Die Neue Galerie braucht viel Zeit und Einsatz seitens der Besucher*innen, die Narrativen, die hier erzählt werden, zu dekodieren. Am Ende bleibt die Ausstellung der Neuen Galerie dunkel in Erinnerung, sowohl inhaltlich als auch atmosphärisch. Auch emotional verschwimmt das gezeigte Übel zu einem diffusen Schuldgefühl.
Neue Neue Galerie
Im Vergleich fühlt sich die Neue Neue Galerie im brutalistischen Bau der Hauptpost an wie ein genussvoller Gang. Das gewohnte Sehverhalten von zeitgenössischer Installationskunst wird in dieser Ausstellung befriedigt. Der Zugang und die Auseinandersetzung werden jedoch wesentlich stärker über eine visuelle Ästhetik angeregt. Doch auch hier sind die Botschaften, die in den Werken kodiert sind, von einem ähnlich schweren Tonus. Die große Halle ist auf der einen Längsseite durch kleine Kuben untergliedert, wo jede Arbeit einen eigenen Wirkungsraum bekommt. Auf der anderen Längsseite ist ein riesiges Mural von Gordon Hookey „Murriland“, das sich mit der Machtergreifung der Briten in Australien auseinandersetzt. Mit dem Werk Pile o’ Sápmi (2017) gibt Máret Ánne Sara dem Kampf der Sami unter der norwegischen Regierung eine Stimme. Der Vorhang aus Rentierschädeln und großformatige Fotografien hinterlassen einen bleiben Eindruck.

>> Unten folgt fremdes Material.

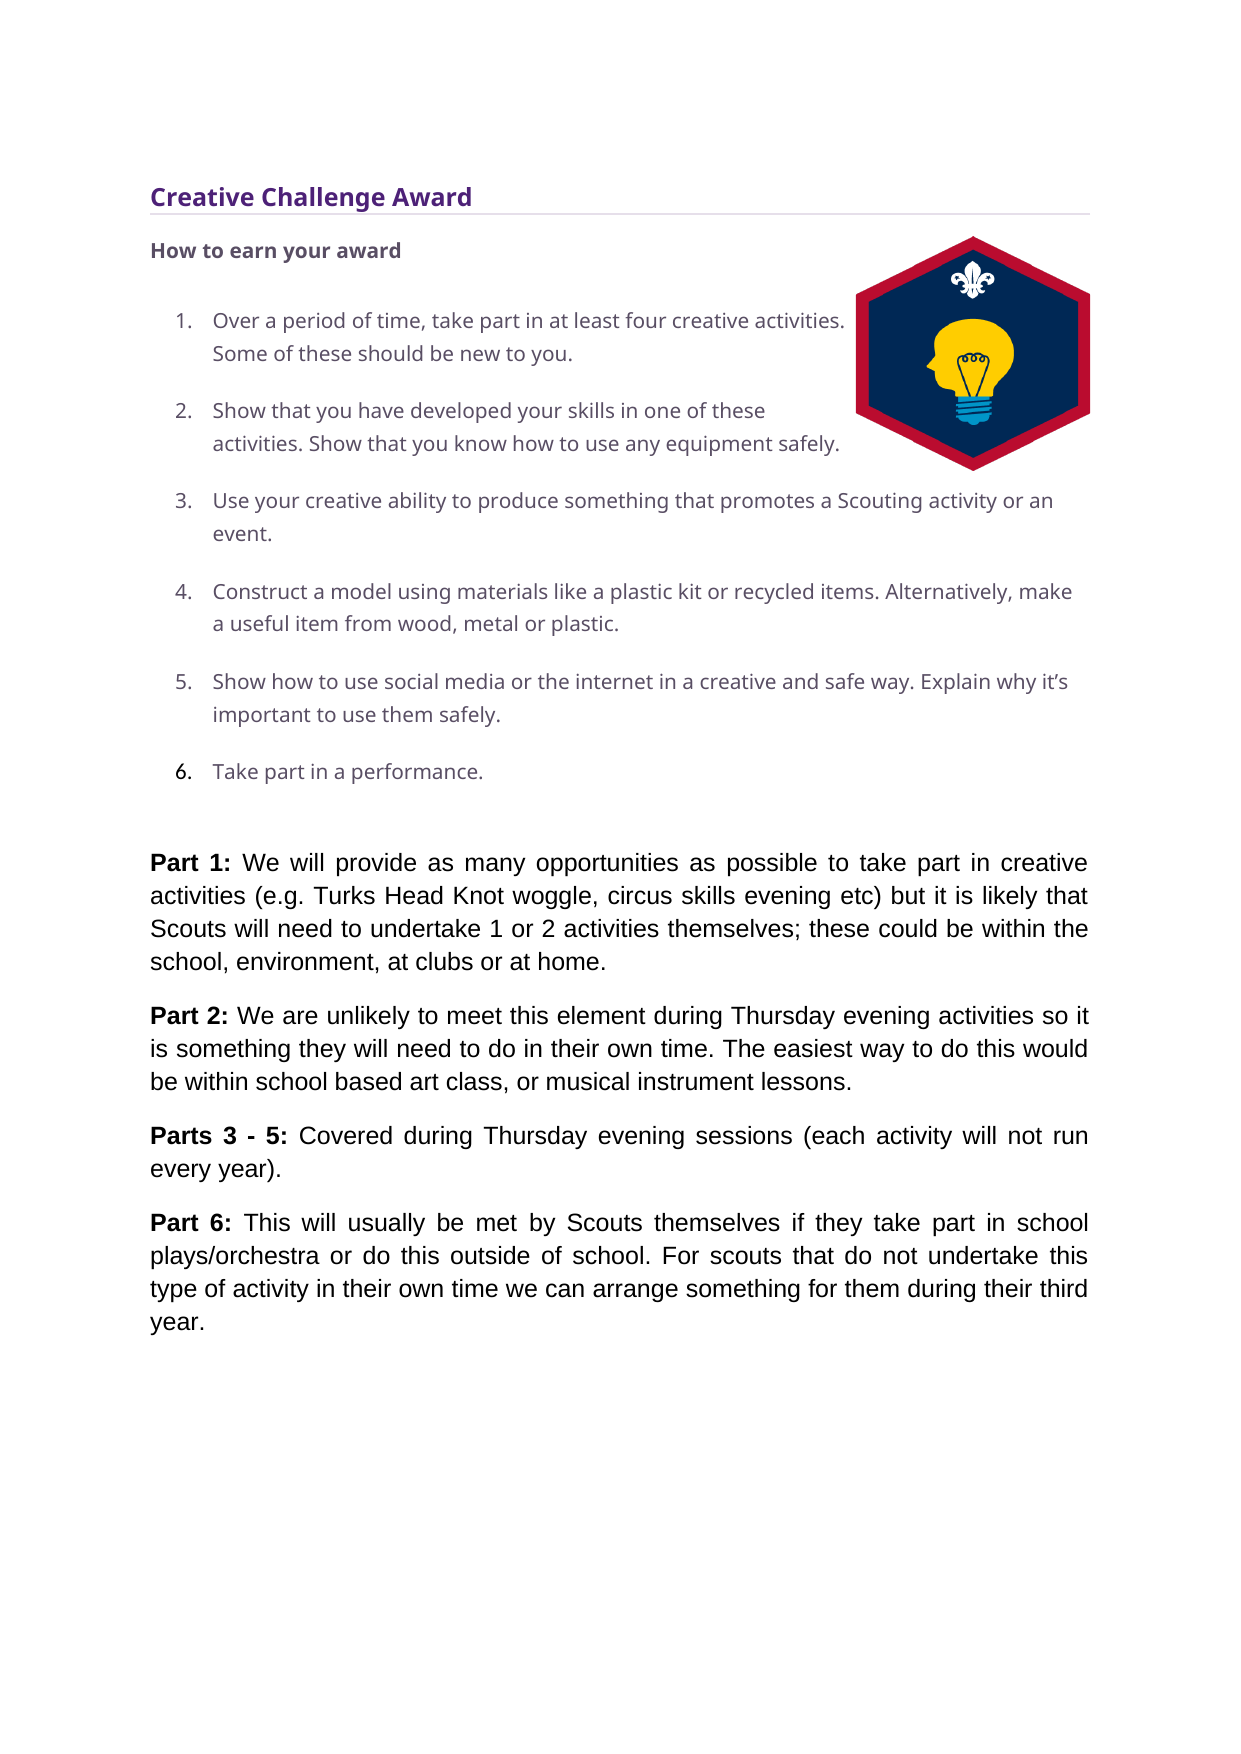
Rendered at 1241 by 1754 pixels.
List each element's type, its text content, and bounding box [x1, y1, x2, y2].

text Part 1: We will provide as many opportunities as possible to take part in creative activities (e.g. Turks Head Knot woggle, circus skills evening etc) but it is likely that Scouts will need to undertake 1 or 2 activities themselves; these could be within the school, environment, at clubs or at home. [150, 848, 1090, 976]
list Show how to use social media or the internet in a creative and safe way. Explain why it’s important to use them safely. [175, 667, 1090, 728]
list Take part in a performance. [175, 757, 1090, 786]
picture [855, 236, 1091, 471]
list Use your creative ability to produce something that promotes a Scouting activity or an event. [175, 487, 1090, 548]
text Creative Challenge Award [150, 179, 1090, 213]
list Over a period of time, take part in at least four creative activities. Some of these should be new to you. [175, 306, 855, 367]
text Part 2: We are unlikely to meet this element during Thursday evening activities so it is something they will need to do in their own time. The easiest way to do this would be within school based art class, or musical instrument lessons. [150, 1001, 1090, 1096]
text Part 6: This will usually be met by Scouts themselves if they take part in school plays/orchestra or do this outside of school. For scouts that do not undertake this type of activity in their own time we can arrange something for them during their third year. [150, 1208, 1090, 1335]
list Show that you have developed your skills in one of these activities. Show that you know how to use any equipment safely. [175, 396, 855, 457]
list Construct a model using materials like a plastic kit or recycled items. Alternatively, make a useful item from wood, metal or plastic. [175, 577, 1090, 638]
text How to earn your award [150, 236, 855, 264]
text Parts 3 - 5: Covered during Thursday evening sessions (each activity will not run every year). [150, 1121, 1090, 1182]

Pile o’ Sápmi von Máret Ánne Sara in der Neuen Neuen Galerie
Auffallend ist für die d14 die starke Durchmischung der Künstler*innen hinsichtlich ihrer Nationalität. Obgleich die Informationen fehlen, leiten die Namen doch schnell in eine geographische Richtung. Es ist nicht nur angenehm, die von weißen Männern dominierte Kunstwelt aufgelockert zu sehen, sondern auch sehr aufschlussreich, welche Inhalte und nationalen Traumata an anderen Orten der Welt diskutiert werden, beziehungsweise worüber an anderen Orten eine öffentliche Diskussion verweigert wird.
Fazit
Die Liste der sehenswerten Orte ist noch viel länger. Entgegen der vielen Kritik, die das Kuratoren-Team für diese documenta erfahren hat, ist es eine Ausstellung, die all die Themen, um die zu oft herum geredet wird, angeht und direkt mit Alternativen aufwartet. Diese sind in ihrer Penetranz und teilweisen Plakativität nicht perfekt, doch was soll das schon sein. Die d14 probiert Neues aus und das Neues zunächst immer erst auf Widerstand stößt, das ist auch nur eine weitere Lehre aus der Geschichte.